Debaixo d’água

Nem rio, nem lagoa. O Guaíba é um estuário pelo qual escoam as águas de várias bacias hidrográficas — especialmente as do norte e do centro do Rio Grande do Sul — e através dele ganham a Lagoa dos Patos, um oceano de água doce que desemboca no Atlântico, no extremo sul do Estado.   

Quando chove acima do esperado nessas bacias, o Guaíba enche. E se os ventos baterem do sul na direção de Porto Alegre, o Guaíba fica ainda mais cheio, pelo represamento natural das águas. 

No ano passado choveu muito, mas não tanto como agora, e o Guaíba avançou sobre as regiões mais baixas da cidade. A culpa maior foi do vento sul, por aqui também chamado Minuano, vento frio e gelado que vem da pampa uruguaia e argentina. 

Este ano não teve vento sul nos dias de cheia. A culpa foi só da chuva, que ultrapassou todos os limites. Hoje, 4 de maio de 2024, o Guaíba sobrepassou os 4,76 metros da cheia de 1941 — até ontem a maior da história. As 5h da manhã de hoje, estava em 4,89 metros. (A foto é da sexta-feira, 3/5.)

A diferença entre os dois eventos é que em 41 não tinha o dique da Avenida Mauá, só construído em 1970, após cheias menores. Antes dos diques, o centro de Porto Alegre ficava coberto de água quando ela subia acima da beira do cais. 

Mas a culpa de subir hoje acima desses níveis e, apesar dos diques, vazar para as ruas do Centro não é só das chuvas e dos ventos. 

Em Porto Alegre faz um calor dos diabos no verão. A equação é simples. A vedação dos diques é de borracha. Eles são formados por comportas de aço que correm sobre trilhos e para vedar os espaços, tanto na vertical, entre as chapas de aço, como na horizontal, junto aos trilhos, há barras de borracha para fechar as frestas e impedir vazamentos. 

A solução é do tipo quebra-galho, mais ou menos como essas que vemos lojas e botecos fazerem com tábuas em frente às suas portas, para impedir que a enxurrada leve tudo e mais um pouco. 

Com o calorão do verão, as borrachas ressecam e não vedam mais como antes. O sistema exige manutenção frequente e é de responsabilidade da prefeitura e seu Departamento Municipal de Águas e Esgoto, o DMAE, que querem privatizar há anos. 

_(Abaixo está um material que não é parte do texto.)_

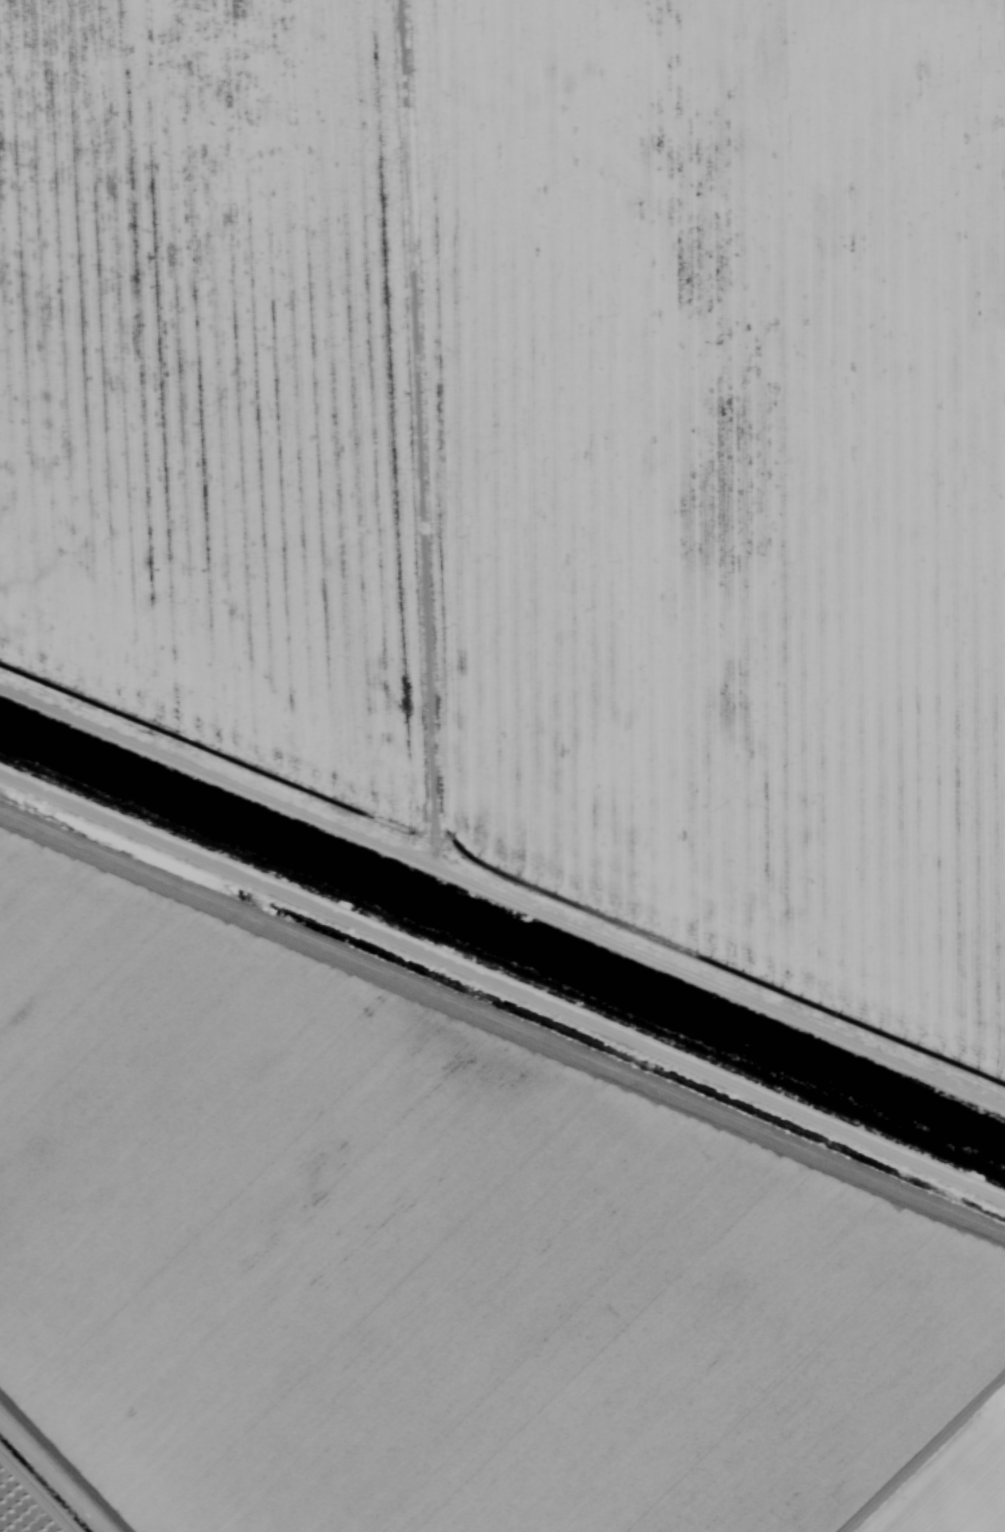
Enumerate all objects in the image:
crop: (541, 457)
road: (457, 697)
road: (227, 708)
crop: (435, 1263)
road: (70, 1457)
crop: (32, 1496)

A água vaza pelas comportas. Então, empilham sacos e mais sacos de areia em frente a elas, para mais uma vez quebrar o galho. E aí cabem diversas perguntas: estão fazendo a manutenção correta e com a frequência adequada?; estão sucateando o Departamento para desvalorizar o órgão e vender mais barato?; estão fazendo isso para manipular a opinião pública e convertê-la a favor da privatização?; o sistema tem mais de 50 anos e já não era hora de fazer uma coisa mais moderna para proteger o Centro da cidade? 

Enquanto as respostas não vêm, o jeito é rezar para São Pedro dar uma trégua, o que acabou acontecendo hoje, quando voltou a chover somente às 7 da noite. Fraco, dessa vez. Mas ao longo do dia o Guaíba subiu mais um pouco, para 5 metros, dois acima da cota de inundação. 

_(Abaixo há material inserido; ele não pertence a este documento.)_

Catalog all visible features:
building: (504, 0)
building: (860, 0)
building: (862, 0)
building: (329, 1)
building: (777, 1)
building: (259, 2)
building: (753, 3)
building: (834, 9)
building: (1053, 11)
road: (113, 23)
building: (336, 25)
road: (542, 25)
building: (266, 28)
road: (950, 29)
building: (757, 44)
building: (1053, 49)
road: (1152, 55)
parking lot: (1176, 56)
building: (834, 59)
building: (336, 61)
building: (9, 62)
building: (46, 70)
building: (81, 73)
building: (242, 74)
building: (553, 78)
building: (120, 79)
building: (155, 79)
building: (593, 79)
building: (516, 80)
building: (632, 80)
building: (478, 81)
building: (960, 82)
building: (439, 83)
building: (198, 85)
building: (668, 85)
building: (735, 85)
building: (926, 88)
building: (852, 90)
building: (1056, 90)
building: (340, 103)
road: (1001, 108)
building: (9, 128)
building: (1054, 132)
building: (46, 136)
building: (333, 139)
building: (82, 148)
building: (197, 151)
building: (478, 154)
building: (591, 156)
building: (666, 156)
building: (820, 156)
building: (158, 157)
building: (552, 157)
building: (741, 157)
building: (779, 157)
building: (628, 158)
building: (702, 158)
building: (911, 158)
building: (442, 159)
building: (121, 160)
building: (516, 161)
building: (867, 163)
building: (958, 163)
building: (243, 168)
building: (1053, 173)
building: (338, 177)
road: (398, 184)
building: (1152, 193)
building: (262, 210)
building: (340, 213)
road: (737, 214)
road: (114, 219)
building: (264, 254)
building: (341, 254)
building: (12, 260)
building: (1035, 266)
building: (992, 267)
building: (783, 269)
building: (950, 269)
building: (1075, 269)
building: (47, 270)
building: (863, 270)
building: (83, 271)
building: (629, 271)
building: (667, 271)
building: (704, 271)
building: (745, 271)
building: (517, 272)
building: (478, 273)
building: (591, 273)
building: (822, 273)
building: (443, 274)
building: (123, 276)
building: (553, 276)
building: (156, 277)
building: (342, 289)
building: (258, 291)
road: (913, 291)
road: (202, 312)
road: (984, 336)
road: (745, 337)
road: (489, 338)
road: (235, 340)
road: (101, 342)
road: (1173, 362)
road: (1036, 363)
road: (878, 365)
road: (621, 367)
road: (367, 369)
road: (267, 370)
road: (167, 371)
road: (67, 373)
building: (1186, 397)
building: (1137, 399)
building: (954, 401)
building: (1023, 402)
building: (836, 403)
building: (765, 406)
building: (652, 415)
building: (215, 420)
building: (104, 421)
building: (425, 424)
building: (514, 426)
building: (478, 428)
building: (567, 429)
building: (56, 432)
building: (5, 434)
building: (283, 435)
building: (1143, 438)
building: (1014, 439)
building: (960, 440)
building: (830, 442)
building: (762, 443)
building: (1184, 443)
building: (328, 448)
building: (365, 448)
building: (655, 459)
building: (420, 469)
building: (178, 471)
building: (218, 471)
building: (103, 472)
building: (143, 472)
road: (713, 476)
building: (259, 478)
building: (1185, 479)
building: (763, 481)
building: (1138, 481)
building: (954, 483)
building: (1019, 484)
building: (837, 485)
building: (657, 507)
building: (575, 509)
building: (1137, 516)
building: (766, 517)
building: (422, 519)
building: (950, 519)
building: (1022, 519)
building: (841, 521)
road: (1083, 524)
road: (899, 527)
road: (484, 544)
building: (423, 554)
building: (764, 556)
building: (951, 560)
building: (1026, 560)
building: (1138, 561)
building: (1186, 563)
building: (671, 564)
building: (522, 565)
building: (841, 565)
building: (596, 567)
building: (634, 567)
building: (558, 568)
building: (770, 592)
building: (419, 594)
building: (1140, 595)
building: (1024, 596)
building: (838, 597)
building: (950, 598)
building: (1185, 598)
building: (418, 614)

O Guaíba proporciona pores-de-sol espetaculares aos privilegiados porto-alegrenses que vivem às suas margens. Os tons vermelho alaranjados do crepúsculo são de tirar o fôlego. Mas nas chuvas bíblicas  que viraram moda no mundo moderno, o Guaíba mostra o outro lado da moeda, tornando-se capaz de virar um pesadelo. 

A inundação obriga ao corte de luz do Centro Histórico e arredores, para evitar eletrocussões, explosões e incêndios, e ao corte do fornecimento de água em quase toda a cidade, devido ao alagamento das estações de bombeamento do DMAE. 

Não poderiam ser estações elevadas ou suspensas? As comportas não poderiam ser embutidas no chão, em vez de rolarem sobre rodinhas? Chuvas torrenciais fora de época são o novo normal neste mundo de superaquecimento global. É preciso ter novas idéias, produzir novas soluções. É preciso dar asas à imaginação. 

Para este domingo e a próxima semana estão previstas novas chuvaradas. E enquanto as chuvas sobram, falta água nas torneiras e luz nas praças, postes e prédios de apartamentos do Centro Histórico. 

Porto Alegre é tudo menos alegre nestes tempos de cheia e escuridão. 

Nelson Merlin é jornalista aposentado, porto-alegrense e debaixo d’água.